L’Autorité européenne des assurances et des pensions professionnelles (Eiopa) planche sur un outil numérique de sensibilisation aux risques naturels et aux mesures de prévention afin d’améliorer la compréhension des propriétaires de biens immobiliers, notamment de logements résidentiels, exposés aux risques naturels et climatiques. Cet outil numérique, déployé à l’échelle européenne, doit permettre d’évaluer les risques naturels partout en Europe. Il générera un « score de risque » en fonction de l’exposition de chaque bâtiment, et sera en mesure d’informer les citoyens en matière de prévention et sur les couvertures d’assurance disponibles.
Au préalable, l’Eiopa a lancé une consultation sur ce projet. Insurance Europe a répondu à l’invitation du régulateur européen. Dans sa contribution, la fédération européenne de l’assurance, tout en reconnaissant l’importance d’une meilleure information des citoyens européens, met en garde contre une approche uniformisée. « Un dispositif unique risquerait de manquer de précision et d’apporter une valeur ajoutée limitée aux citoyens », prévient la fédération. La diversité des expositions aux risques et des politiques nationales justifie, selon elle, une approche décentralisée.
Des données peu fiables et des méthodes de modélisation hétérogènes
La fédération souligne d’abord les difficultés liées à la collecte et à la qualité des données à l’échelle européenne. Les différences de recensement des catastrophes naturelles entre les États membres pourraient compromettre la précision de l’outil. « Sans une adaptation aux contextes nationaux, la fiabilité de l’outil serait mise en cause », avertit Insurance Europe.
L’hétérogénéité des méthodes de modélisation constitue une autre limite.
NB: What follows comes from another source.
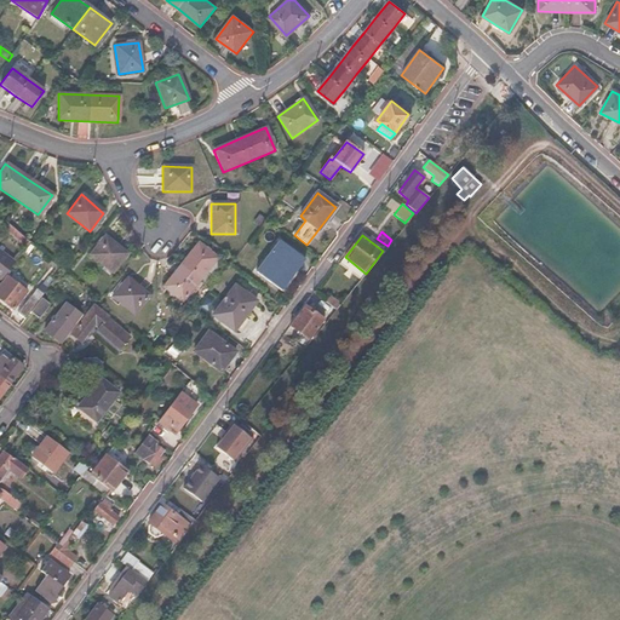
[(21,236),(16,242),(24,250),(29,244),(21,236)]
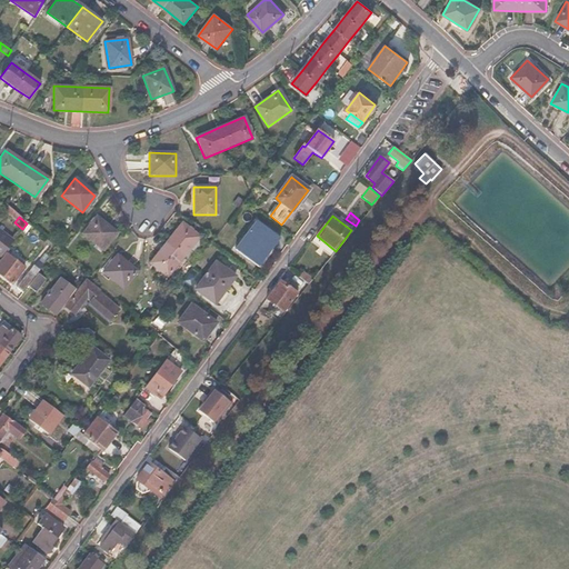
[(116,233),(96,217),(81,235),(102,251),(116,233)]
Certains pays disposent de bases de données climatiques très détaillées, tandis que d’autres manquent d’informations précises. « Avant de développer l’outil, l’Eiopa devrait évaluer avec soin la disponibilité et la qualité des données qui alimenteraient les scores de risque, conseille la fédération. Il serait également important que les autorités publiques s’assurent que les données alimentant l’outil soient fiables et reflètent les conditions locales. »
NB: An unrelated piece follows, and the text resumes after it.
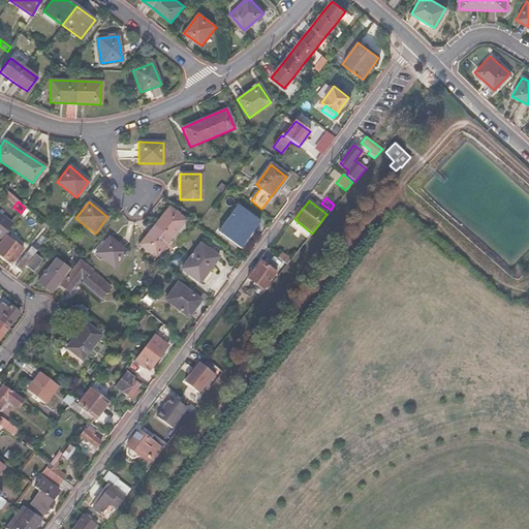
[(260,221),(239,206),(218,231),(240,248),(260,221)]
Ne pas sortir des limites du droit de la concurrence
Insurance Europe exprime ensuite des réserves quant à la gouvernance du projet et son financement. La fédération appelle à clarifier l’articulation entre l’outil proposé et les plateformes nationales existantes, afin d’éviter les doublons.
Surtout, l’assureur a la liberté d’ajuster ses tarifs en modifiant l’équilibre entre la prime, la franchise et les mesures de prévention, comme ils l’estiment approprié, rappellent les assureurs européens. « L’introduction d’exigences spécifiques, de cadres ou même de recommandations porterait atteinte à ces principes et risquerait de dépasser les limites permises par le droit de la concurrence », préviennent-ils.
La prévention, un enjeu de politique publique
Dans sa contribution, Insurance Europe insiste enfin sur la responsabilité partagée, en matière de prévention des risques naturels, entre propriétaires et pouvoirs publics. « L’assurance joue un rôle dans l’atténuation des conséquences des catastrophes, mais il est important de reconnaître que la responsabilité de prendre les mesures nécessaires d’atténuation et d’adaptation incombe principalement aux propriétaires de biens et aux autorités publiques », rappelle la fédération.
L’aménagement du territoire et les normes de construction constituent des leviers fondamentaux. «En matière de prévention des risques, l’accent principal devrait être mis sur les infrastructures publiques, où construire de nouveaux bâtiments et avec quelles méthodes », insiste Insurance Europe.
Plutôt renforcer les dispositifs existants, tels que Géorisques
Plutôt que de développer un nouvel instrument, la fédération préconise de s’appuyer sur les solutions locales déjà en place : HORA en Autriche, DiGeo au Danemark, Géorisques en France ou GOTOWI en Pologne. Ces dispositifs, adaptés aux réalités nationales, permettent une meilleure accessibilité et compréhension des risques par les citoyens.
Insurance Europe recommande ainsi à l’Eiopa d’établir une plateforme centralisée recensant ces outils nationaux, facilitant leur consultation sans imposer un modèle standardisé. Une telle approche respecterait le principe de subsidiarité et garantirait une meilleure prise en compte des particularités locales, estime la fédération.
La consultation lancée par l’Eiopa s’est achevée le 28 février. Reste à voir si le régulateur tiendra compte de ces critiques dans la mise en place de son projet.